What is needed: Render the lines of the records as a numbered list with blank lines omitted, beginning at the line that contains "collectors: E. H. Walker" and continuing through the end of the records.

=== Stored data ===

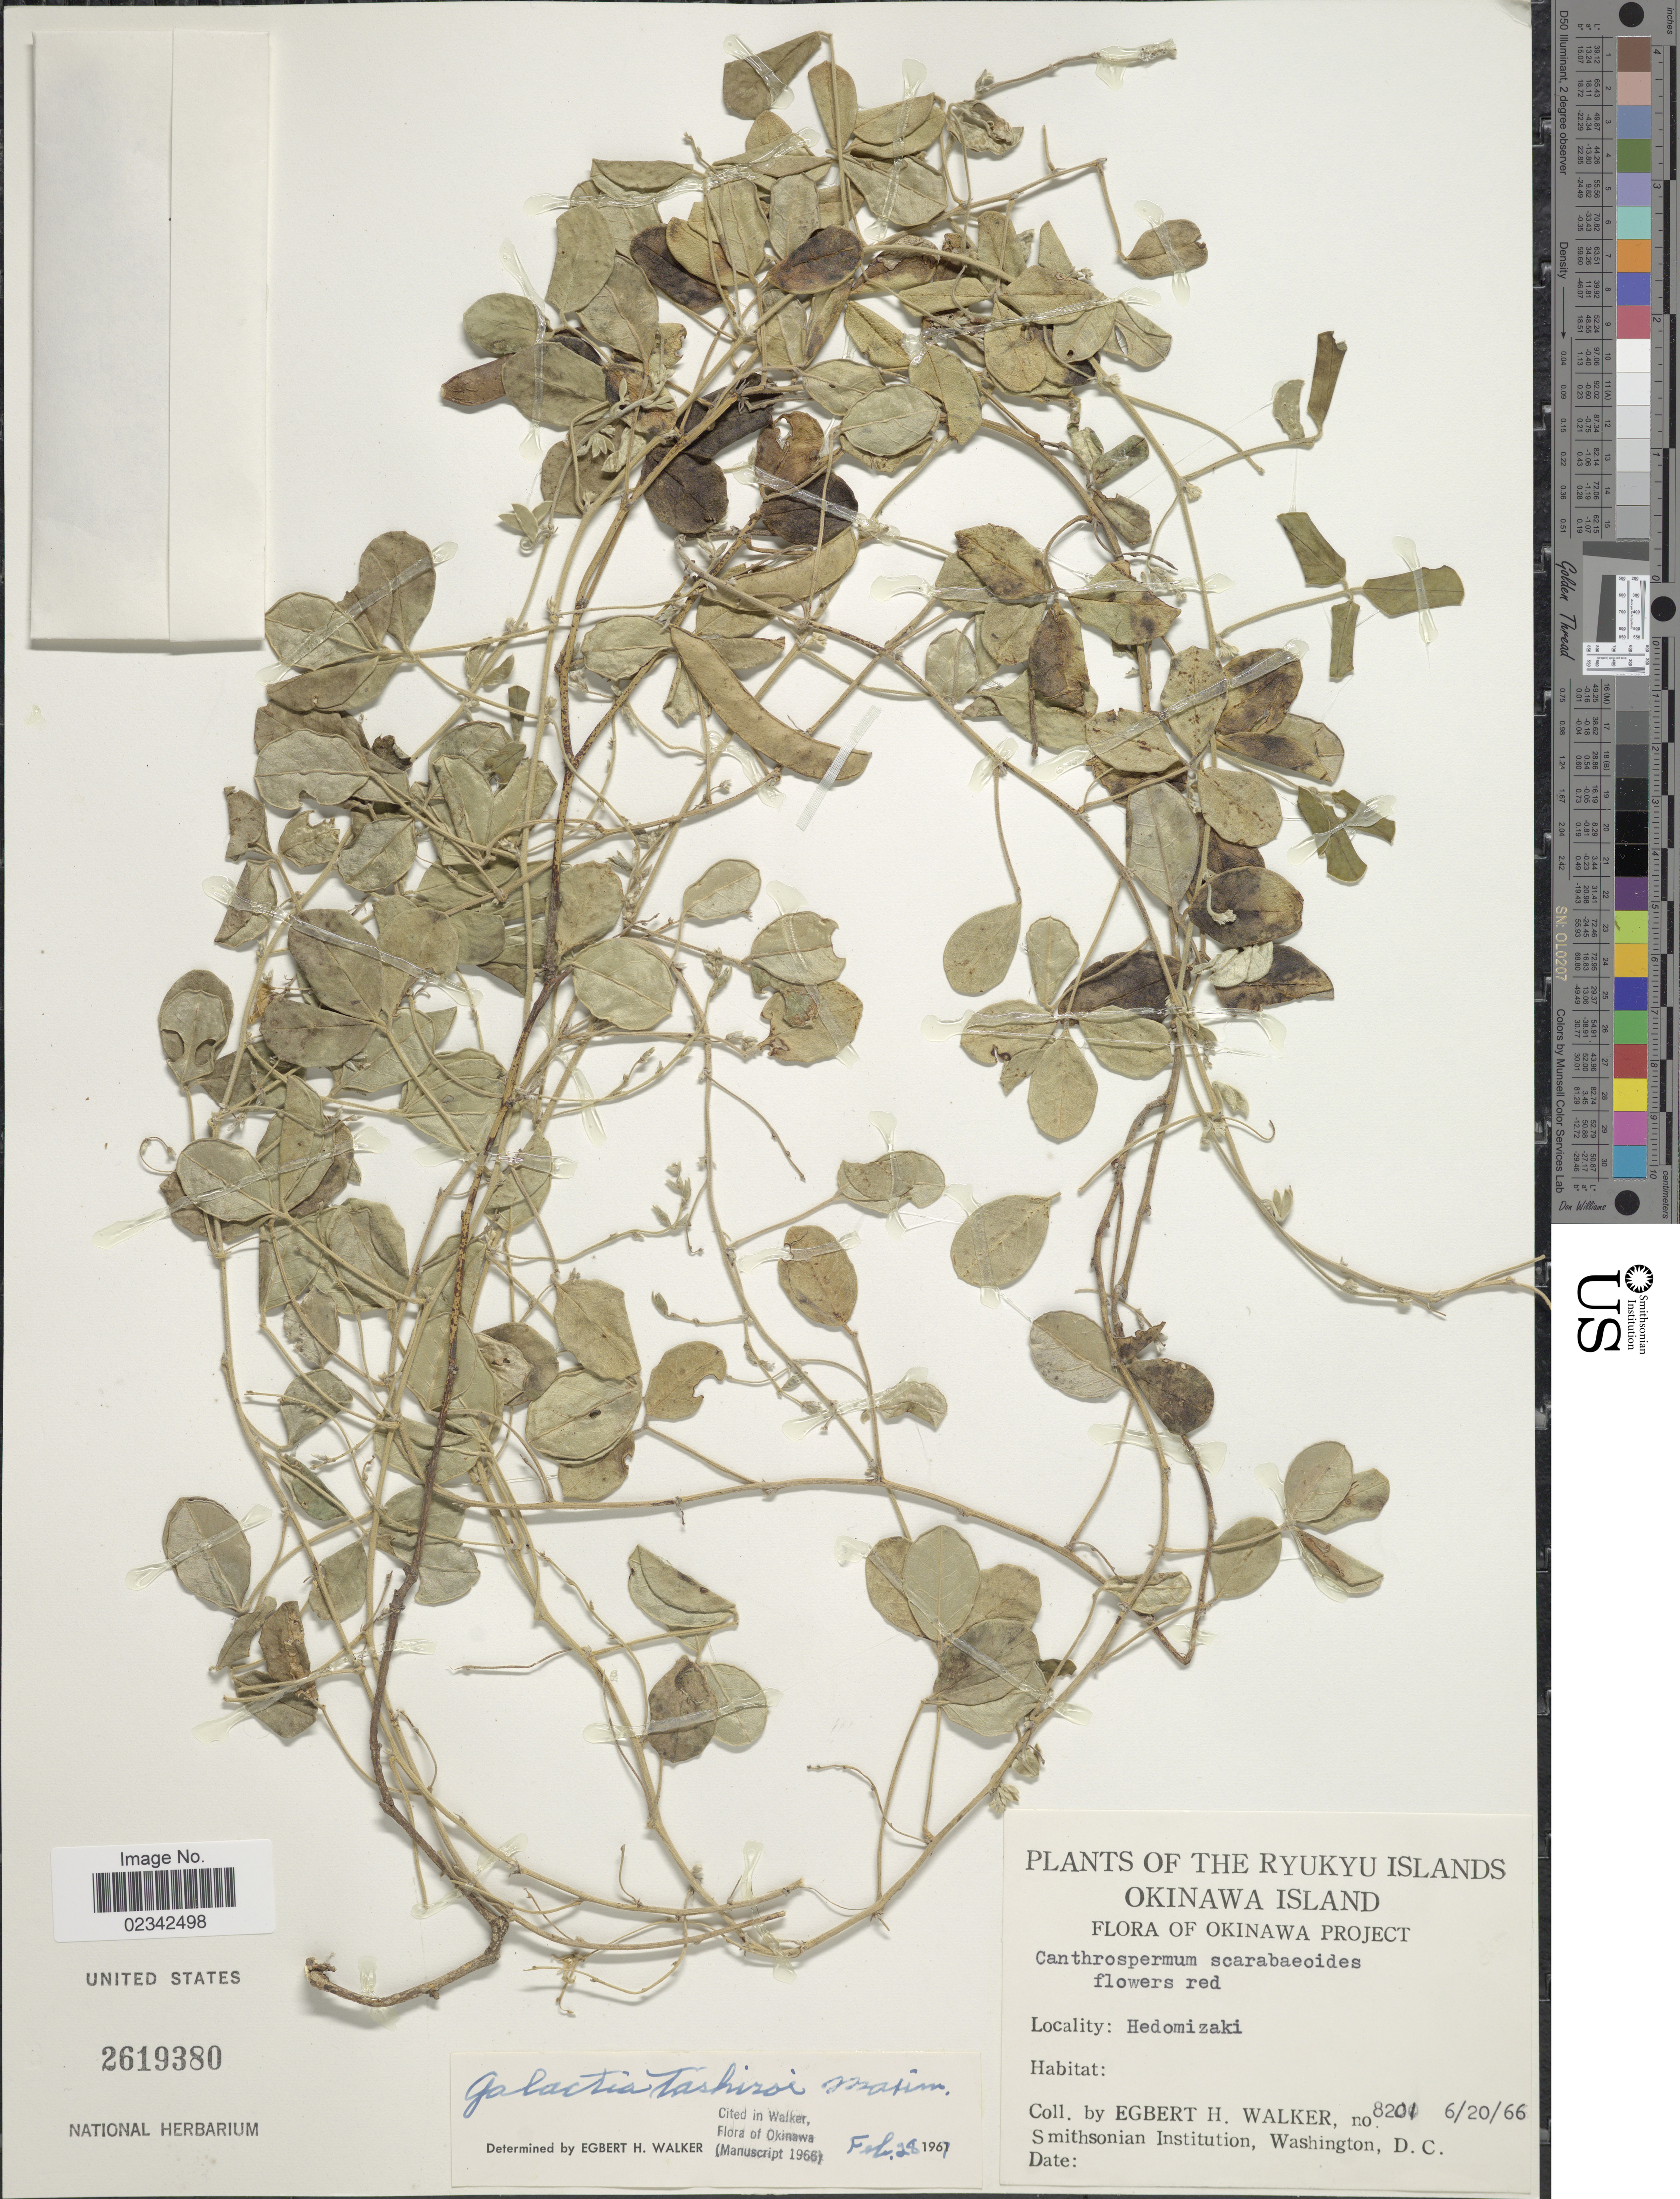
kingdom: Plantae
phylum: Tracheophyta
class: Magnoliopsida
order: Fabales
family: Fabaceae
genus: Galactia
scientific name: Galactia tashiroi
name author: Maxim.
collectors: E. H. Walker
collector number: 8201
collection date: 1966-06-20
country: Japan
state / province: Okinawa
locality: Ryukyu Islands, Okinawa Island, Hedomizaki.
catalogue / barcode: US 2619380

===

Correct answer:
1. collectors: E. H. Walker
2. collector number: 8201
3. collection date: 1966-06-20
4. country: Japan
5. state / province: Okinawa
6. locality: Ryukyu Islands, Okinawa Island, Hedomizaki.
7. catalogue / barcode: US 2619380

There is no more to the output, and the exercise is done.